One vital area of judgment calls during investigations that is completely overlooked in the Guidelines is the judgments made to select how investigators observations during investigations will be documented. The transformation of an observation into a data item for the investigation is ignored, yet it is an essential knowledge and skill need for investigators. This further compounds the lack of definitions of evidence and facts, and thus ignores the need for rigorously tested conclusions. A glimpse at the diverse nature of the contents of boxes in the illustrative charts discloses the inconsistencies in the data used, and the need to address this need in a good investigation program.
The format simply does not accommodate all the interactions that occur during an incident or accident, and compel investigators to apply a linear thinking process model. Additionally, even all-AND-gated trees pose difficulties in defining systems for problem and recommendation analyses. Properly disciplined flow charts describing who or what did what when are able to overcome these difficulties, but they are not detailed in the book.
A fault tree used to illustrate the handling of data shows OR logic gates to some of the blocks. OR gates point to incompleted investigation tasks and thus unsubstantiated hypotheses. Yet the Guidelines leap to conclusions about faulty management system breakdowns as root causes, without defining and verifying what actions broke down, and why they did so. This example shows clearly how techniques can be used inappropriately during investigations.
Time lines for recording events are illustrated but data used in the time lines are not disciplined for consistency of form or content in the examples. Timing relationships among parallel events are not accommodated. The events are presented in serial format which can not support rigorous sequential and necessary/sufficient logic testing to establish unambiguous, verifiable cause-effect relationships.

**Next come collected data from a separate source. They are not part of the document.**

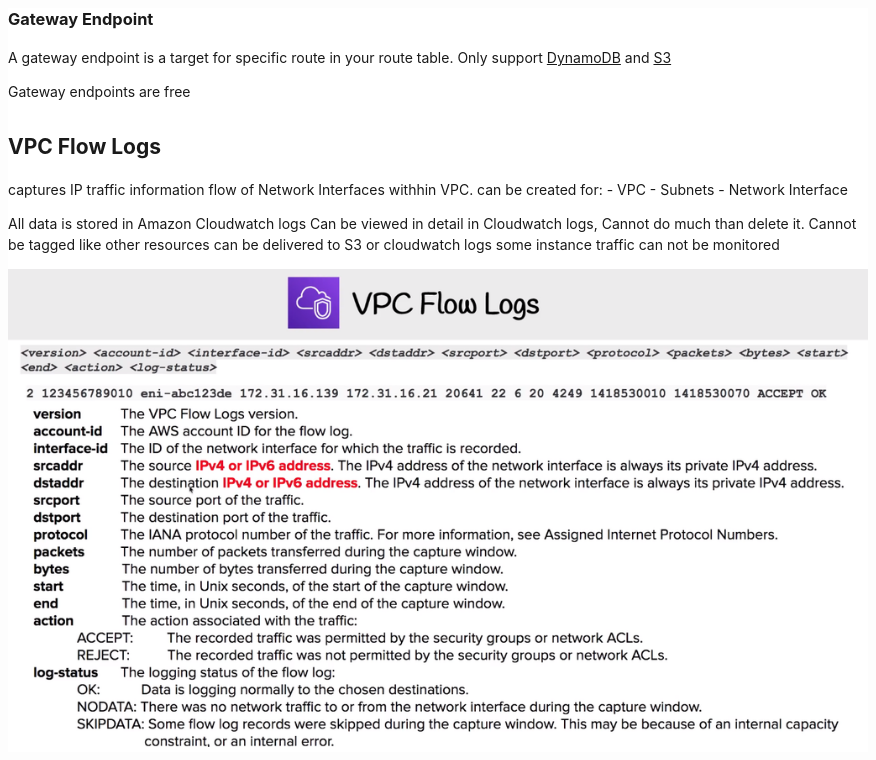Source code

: 
### Gateway Endpoint

A gateway endpoint is a target for specific route in your route table. 
Only support [DynamoDB](Cloud%20Computing/AWS/Databases/DynamoDB.md) and [S3](Cloud%20Computing/AWS/Storage/S3.md)

Gateway endpoints are free



## VPC Flow Logs

captures IP traffic information flow of Network Interfaces withhin VPC.
can be created for:
	- VPC
	- Subnets
	- Network Interface

All data is stored in Amazon Cloudwatch logs
Can be viewed in detail in Cloudwatch logs,
Cannot do much than delete it.
Cannot be tagged like other resources
can be delivered to S3 or cloudwatch logs
some instance traffic can not be monitored

![Pasted image 20220715002555](Attachments/Pasted%20image%2020220715002555.png)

The lack of comprehensive discussion about the process by which investigators discover, define, evaluate and select problems to be addressed by recommendations is a significant omission. The Guidelines assume failures will point to root causes. Theoretically, all interactions required to produce the observed output in an incident or accident scenario must have occurred. The Guidelines propose looking for a recommendation for each "cause" or (underlying cause? Root cause?) which is a subjective and usually an ambiguous problem definition. What about a look at other interactions that were not selected to be called a failure or cause? No mention is made of the more efficient ways to define and rank the problems indicated by unwanted interactions in terms of the vulnerability or efficiency of future operations if they are not fixed, and to determine if they should be addressed with recommendations. The weighting, weighing and trade-off elements of this decision process are not addressed.
The difficulties resulting from the uncritical acceptance of subjective experience-based conclusions about evidence, facts, cause, and failures
Unfortunately, the deficiencies detract from the potential effectiveness of the Guidance when it is applied. If effective, efficient, consistent, verifiable and lasting organization-wide improvements are being sought from investigations, in my opinion they are not likely to be achieved by implementing the Guidelines without changes. At a minimum, make changes necessary to remedy the shortcomings described above. Other needs for refinement of the Guidelines will be observed as objective, logical and replicable investigation and work product quality assurance procedures are instituted.
The views represent those of the author only.